Text block
▬▬▬▬▬▬▬▬▬▬
Property

Creative Living

Creative LivingDid you hear? It’s an Olympic Year. That’s good news for people in many quarters: sports fanatics, old school broadcasters bleeding viewers to cable outlets, sponsors who forked out millions of dollars to get their logo in front of as many eyeballs as possible (estimated at four billion for the Opening and Closing ceremonies). The Olympic Games is big business, and not surprisingly that trickles down to property.

Big-ticket events often mean new awareness of and a spike in interest in a city’s real estate market in the lead up to the event itself. Vancouver and Atlanta are the most recent recipients of the Olympic bump, and Cape Town allegedly experienced a spike in the lead up to South Africa’s hosting of the FIFA World Cup in 2010, another enormous global event. But not everyone needs the help. Like London.

London’s property market is an entity unto itself and doesn’t really need a bump, Olympic or otherwise. Roaring back after a brief downturn in 2009, London is back to outperforming almost every investment market on the planet. Its status as an economic, political, cultural and, for a few weeks, sporting leader make it a perennial investment favourite. “Central London was the strongest performer in the rental markets over the last year increasing by approximately 3.2 percent,” explains Charles Leigh, senior director of CBRE London. “The prime rental markets of London saw values increase by a modest 1.4 percent in the first quarter of 2012, reversing the small falls seen in rents at the end of 2011,” according to Savills he notes.
▬▬▬▬▬▬▬▬▬▬
Given data
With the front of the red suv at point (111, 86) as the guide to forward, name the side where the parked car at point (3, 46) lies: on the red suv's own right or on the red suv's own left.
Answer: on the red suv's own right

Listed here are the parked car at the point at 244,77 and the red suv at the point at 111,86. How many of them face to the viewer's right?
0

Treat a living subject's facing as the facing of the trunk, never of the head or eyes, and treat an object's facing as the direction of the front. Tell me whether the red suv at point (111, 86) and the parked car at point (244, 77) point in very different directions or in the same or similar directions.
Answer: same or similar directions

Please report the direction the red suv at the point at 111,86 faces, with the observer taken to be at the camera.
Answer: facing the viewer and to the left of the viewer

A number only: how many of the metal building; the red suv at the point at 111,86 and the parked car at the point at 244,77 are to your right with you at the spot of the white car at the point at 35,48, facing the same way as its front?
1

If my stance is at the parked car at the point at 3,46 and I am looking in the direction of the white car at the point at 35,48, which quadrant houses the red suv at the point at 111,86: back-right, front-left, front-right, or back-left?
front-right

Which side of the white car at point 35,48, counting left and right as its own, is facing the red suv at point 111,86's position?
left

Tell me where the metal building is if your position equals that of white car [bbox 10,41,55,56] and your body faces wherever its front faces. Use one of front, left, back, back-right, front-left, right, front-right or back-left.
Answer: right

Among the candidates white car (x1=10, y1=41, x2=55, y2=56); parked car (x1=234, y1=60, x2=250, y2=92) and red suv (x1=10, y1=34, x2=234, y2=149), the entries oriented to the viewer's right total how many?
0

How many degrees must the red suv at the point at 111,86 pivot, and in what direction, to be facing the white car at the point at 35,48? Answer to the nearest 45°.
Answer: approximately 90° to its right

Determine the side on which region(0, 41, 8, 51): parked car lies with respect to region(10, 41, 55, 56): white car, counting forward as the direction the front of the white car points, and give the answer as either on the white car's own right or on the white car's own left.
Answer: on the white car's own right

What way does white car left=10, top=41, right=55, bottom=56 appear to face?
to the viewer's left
▬▬▬▬▬▬▬▬▬▬
Work task 1
According to the Creative Living text, by approximately how much did Central London rents rise over the last year?
Work task 2
Please write out the stretch of the Creative Living text from "Big-ticket events often" through "help. Like London." again, swapping "enormous" for "huge".

Response area 1
Approximately 3.2 percent.

Response area 2
Big-ticket events often mean new awareness of and a spike in interest in a city’s real estate market in the lead up to the event itself. Vancouver and Atlanta are the most recent recipients of the Olympic bump, and Cape Town allegedly experienced a spike in the lead up to South Africa’s hosting of the FIFA World Cup in 2010, another huge global event. But not everyone needs the help. Like London.